#2- Fofoca contada pela metade quase mata fofoqueira
Eu sou um fofoqueiro nato, amo ler fofocas de celebridades e reality shows e adoro principalmente quando as senhorinhas da minha rua se reúnem para atualizarem umas às outras dos últimos acontecimentos da cidade. Sempre fui adepto da teoria de que fofocas edificam qualquer relação.
Quem me conhece já está cansado de saber que meu atual hiperfoco é a literatura Russa, mais especificamente os livros do Nikolai Gogol, que diga-se de passagem, sabe contar uma fofoca tão bem que se estivesse vivo no século 21 provavelmente seria um colunista da Choquei. Talvez tenha sido exatamente o ponto que me fez devorar “almas mortas” a obra prima do Gogol.

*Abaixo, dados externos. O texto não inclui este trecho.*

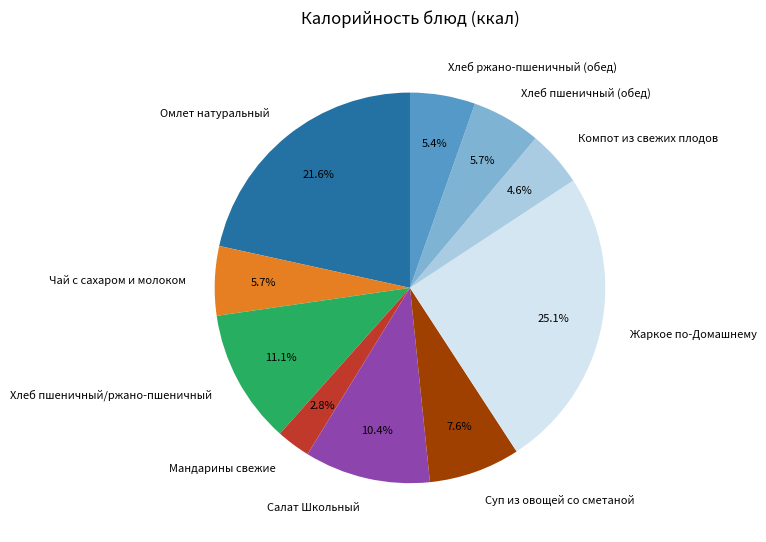

What portion of the pie excludes Чай с сахаром и молоком?

94.3%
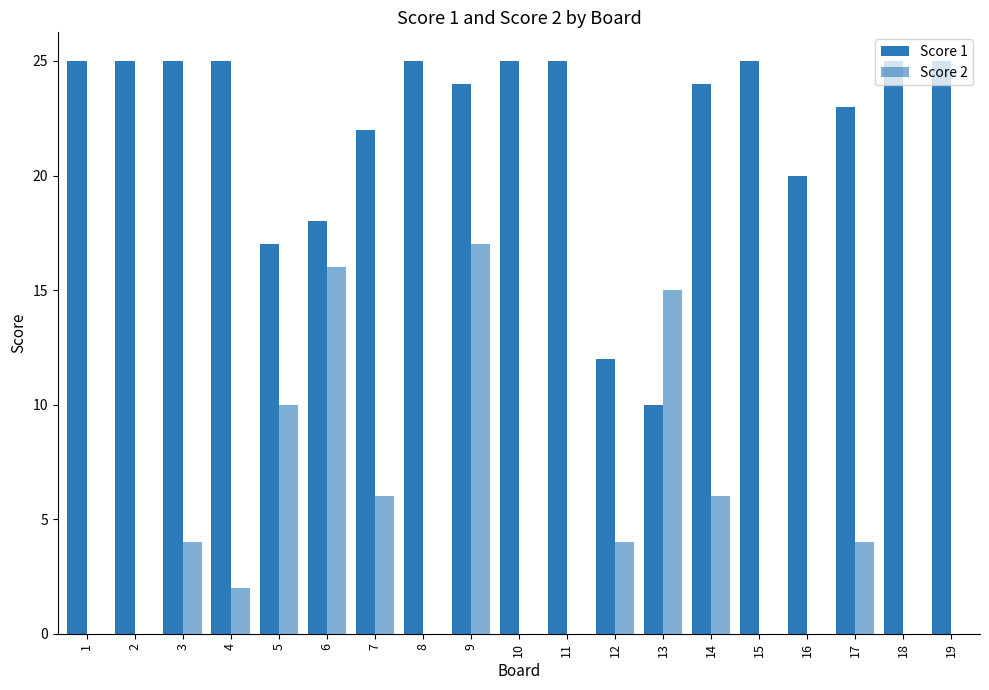

Are the bars grouped side by side (vs. stacked)?

Yes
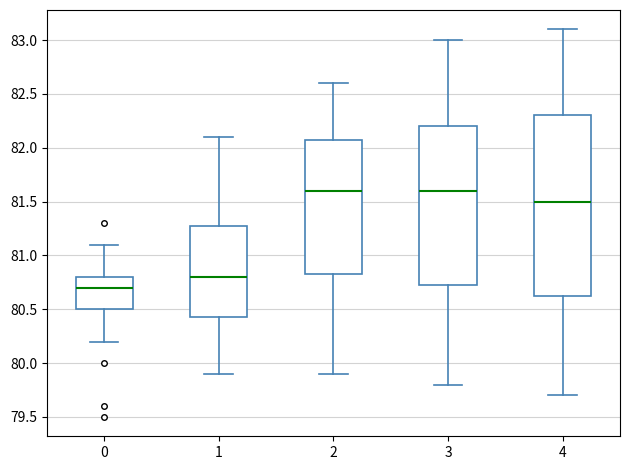

Reading left to right, read every box against the y-axis: the position of its median line, the range the box covers, and the ends of its whiskers. The values are not printed on the chart, so give them approximately, as read against the axis.

0: median 80.70, box 80.50 to 80.80, whiskers 80.20 to 81.10
1: median 80.80, box 80.45 to 81.30, whiskers 79.90 to 82.10
2: median 81.60, box 80.85 to 82.10, whiskers 79.90 to 82.60
3: median 81.60, box 80.75 to 82.20, whiskers 79.80 to 83.00
4: median 81.50, box 80.65 to 82.30, whiskers 79.70 to 83.10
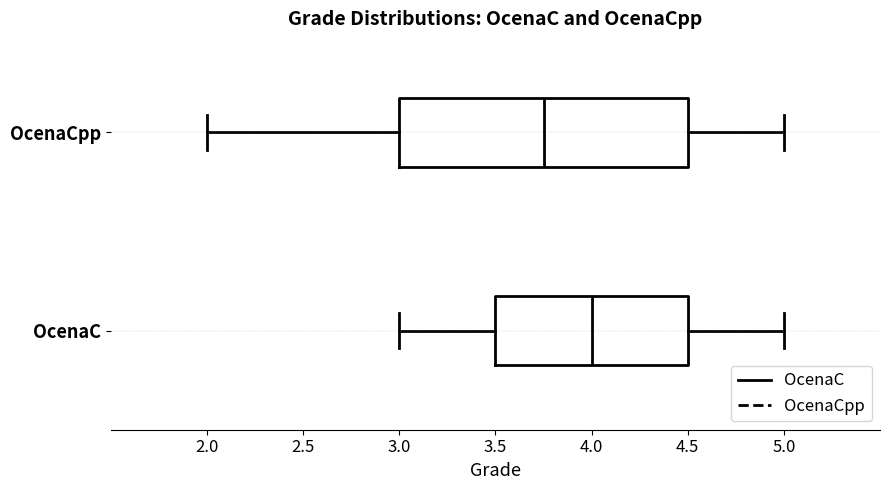

Comparing the boxes themselves (not the whiskers), which one is the widest?

OcenaCpp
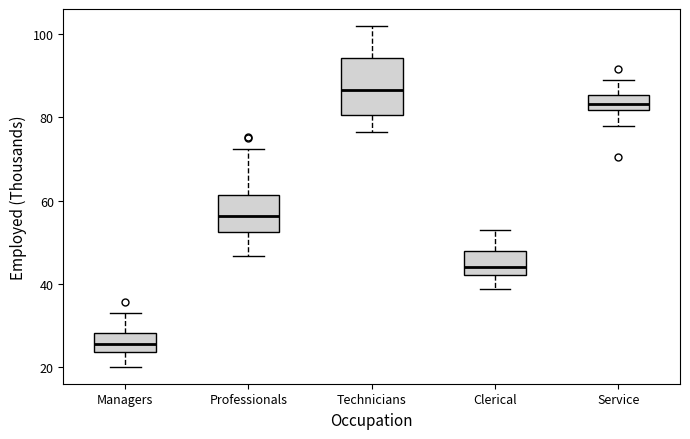

Which box has the highest median line?

Technicians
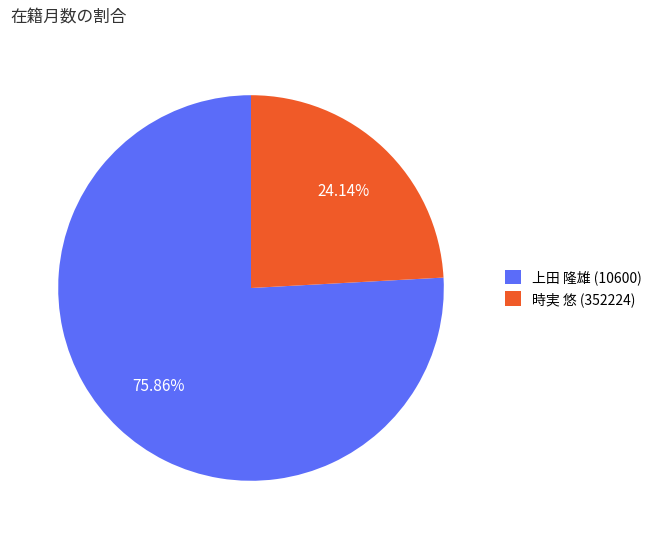

To the nearest percent, what is the difference between the largest and smallest slice percentages?

52%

Essa é a premissa básica da obra: Tchitchikov, nosso protagonista, é um homem bem apessoado, charmoso e com um papo capaz de convencer qualquer pessoa. Seu único defeito é o fato de ele comprar almas mortas. Imagine que você é um cidadão russo, super moralista e bem de vida, e de repente descobre que um homem misterioso está andando por aí comprando almas mortas. Qual o lógico a se fazer em casos assim? Procurar a polícia? Óbvio que não! A melhor opção, obviamente, vai ser fofocar por aí e descobrir o que está rolando.
E é assim que a história se desenvolve, uma fofoca contada aos poucos. Ninguém além do escritor sabe o que está rolando, mas isso não impede que a gente crie nossas próprias teorias. Será Tchitchikov um enviado do governo para investigar a crescente mortandade de serviçais russos? Será ele um bandido asqueroso capaz de sequestrar a filha do governador?
A primeira parte do livro é quase inteira nesses moldes, vamos descobrindo aos poucos junto com as outras personagens o que diabos está acontecendo. Só no finalzinho da parte um que a narrativa começa a se estreitar e o protagonista ganha contornos mais claros. Vale ressaltar que o protagonista aqui, nas palavras do próprio escritor, é um personagem que pouco se assemelha com o que estamos acostumados a ver por aí. É um personagem dual, com motivos obscuros, um verdadeiro anti-herói. As almas mortas que ele tanto insiste em comprar são apenas a pontinha do iceberg.
Mas Tchitchikov não é o único personagem com moral duvidosa na narrativa, Gogol conseguiu criar uma gama de outras personalidades tão duais quanto ele. Ninguém é santo, todo mundo esconde alguma coisa. E é exatamente nesse ponto que o escritor captura o leitor. Quando menos percebemos estamos submersos em uma trama do século retrasado, mas que consegue descrever tão bem comportamentos que ainda permeiam a nossa sociedade. É um clássico atemporal, escrito com maestria e uma dose certeira de sarcasmo.
Gogol, quando formulou a ideia por trás da obra, pensou em escrever três livros, mas, por motivos que não nos é possível saber, acabou queimando os manuscritos da continuação.
E é assim que a grandiosa fofoca russa finaliza, em aberto, deixando o leitor com a boca salivando, ansiando por mais detalhes da vida alheia.